StateStore in Apache Spark Structured Streaming

Versions: Spark 2.2.1

During my last Spark exploration of the RPC implementation one class caught my attention. It was StateStoreCoordinator used by the state store that is an important place in Structured Streaming pipelines.

Data Engineering Design Patterns

Looking for a book that defines and solves most common data engineering problems? I'm currently writing one on that topic and the first chapters are already available in 👉 Early Release on the O'Reilly platform

I also help solve your data engineering problems 👉 contact@waitingforcode.com 📩

This post presents the Apache Spark Structured Streaming state store. The first section gives a general idea about it. The second part focuses on its API while the last one shows a sample code involving state store.

State store defined

The queries in Structured Streaming are different than the queries in batch-oriented Spark SQL. In the batch processing the query is executed against bounded amount of data, thus the computed results can be final. It's not the case for the streaming processing where the results can grow infinitely. So growing results are stored in a fault-tolerant state store.
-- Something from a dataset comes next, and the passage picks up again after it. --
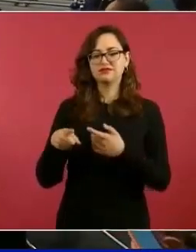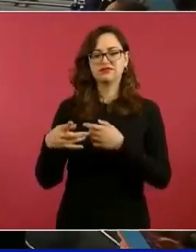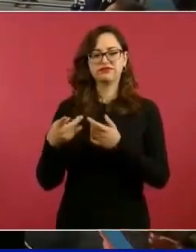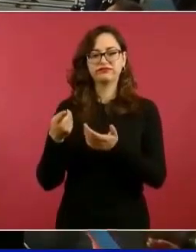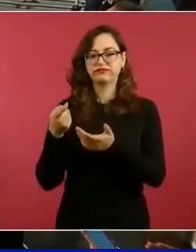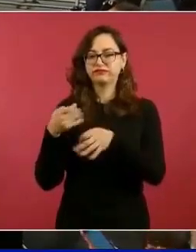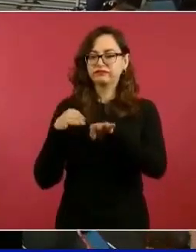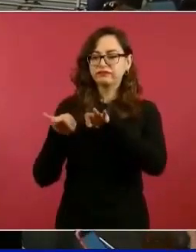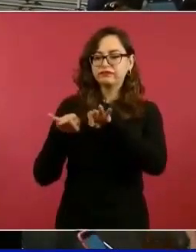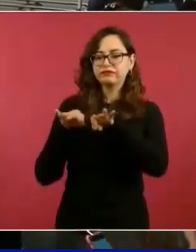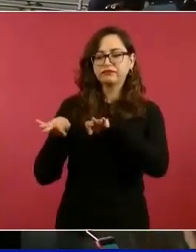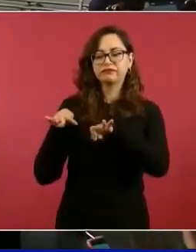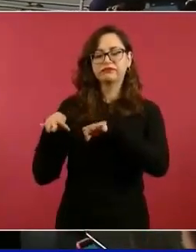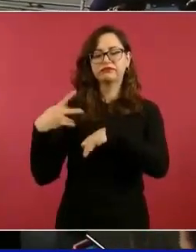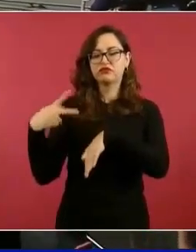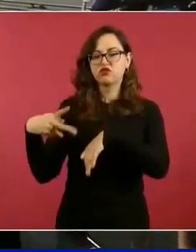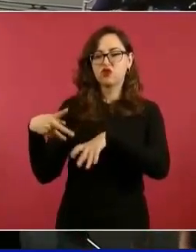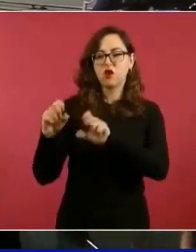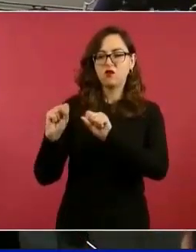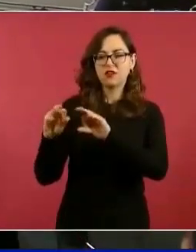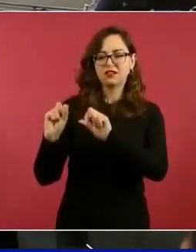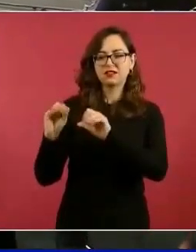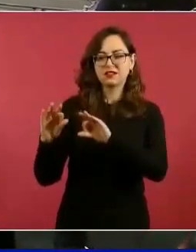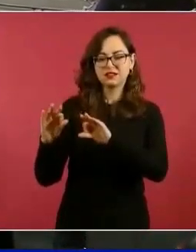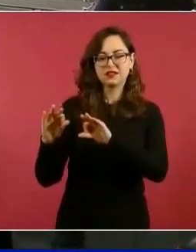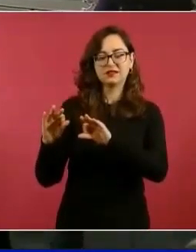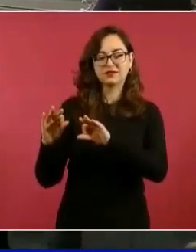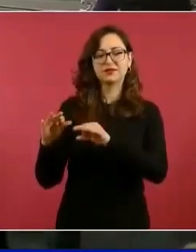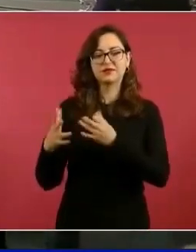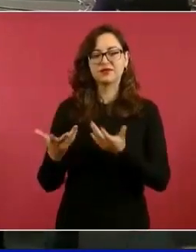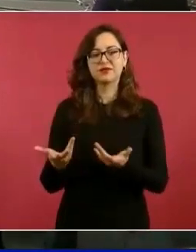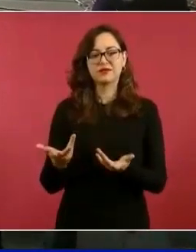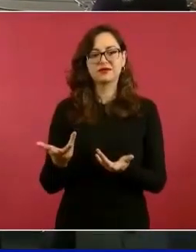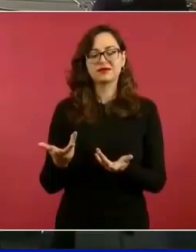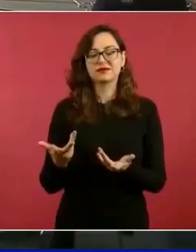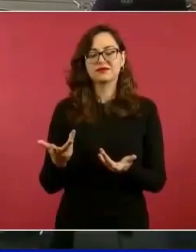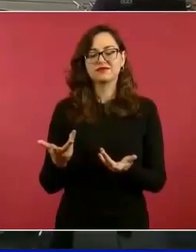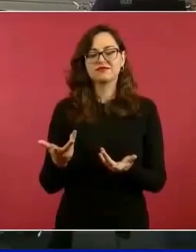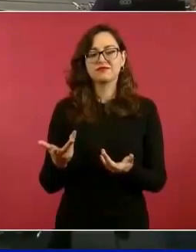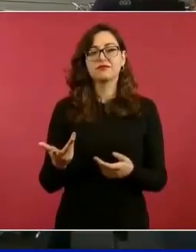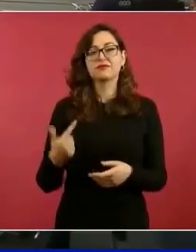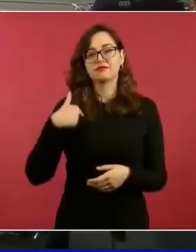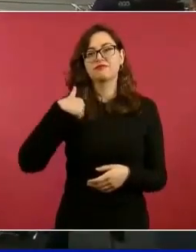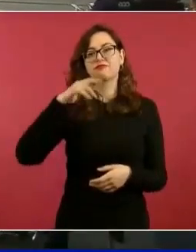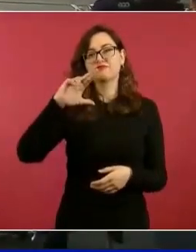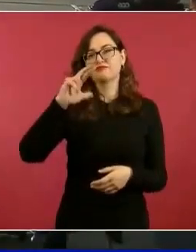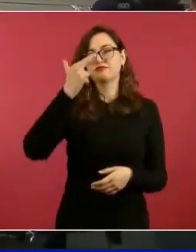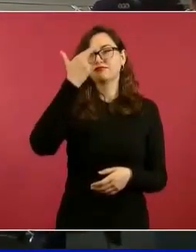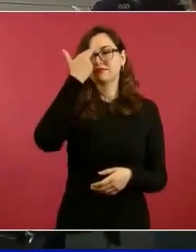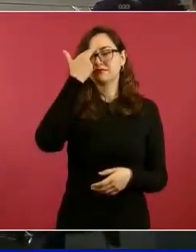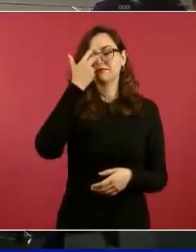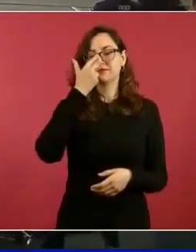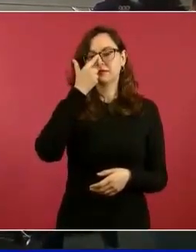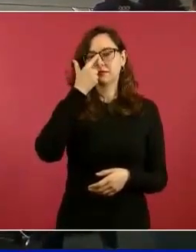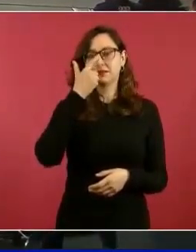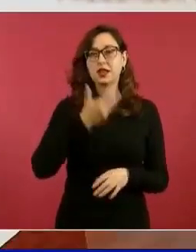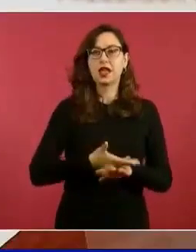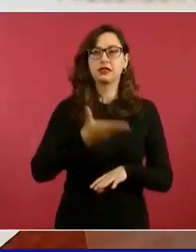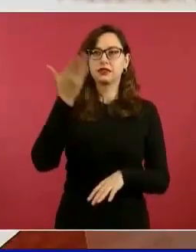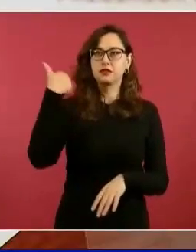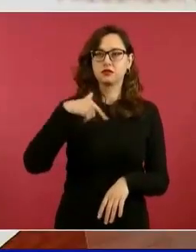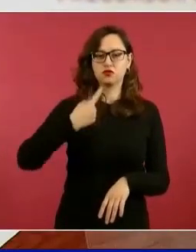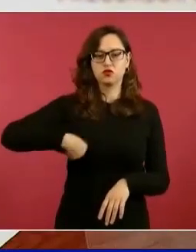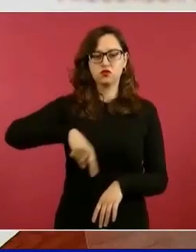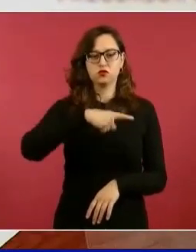Recuerdo cuando el éxodo por la democracia, que caminamos de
The purpose of the state store is to provide a reliable place from where the engine can read the intermediary result of Structured Streaming aggregations. Thanks to this place Spark can, even in the case of driver failure, recover the processing state to the point before the failure. In the analyzed version (2.2.1), the state store is backed by a HDFS-like distributed filesystem. And in order to guarantee recoverability, at least 2 most recent versions must be stored. For instance, if the batch#10 fails in the middle of processing, then the state store will probably have the states for batch#9 and a half of batch#10. Spark will restart the processing from the batch#9 because it's the last one completed successfully. As we'll discover in the next part, a garbage collection mechanism for too old states exists as well.

Technically the state store is an object presented in each partition, storing the data as key-value pairs and, as already told, used for streaming aggregations. The object is the implementation of org.apache.spark.sql.execution.streaming.state.StateStore trait. As told in the previous paragraph, the single supported store is actually HDFSBackedStateStore.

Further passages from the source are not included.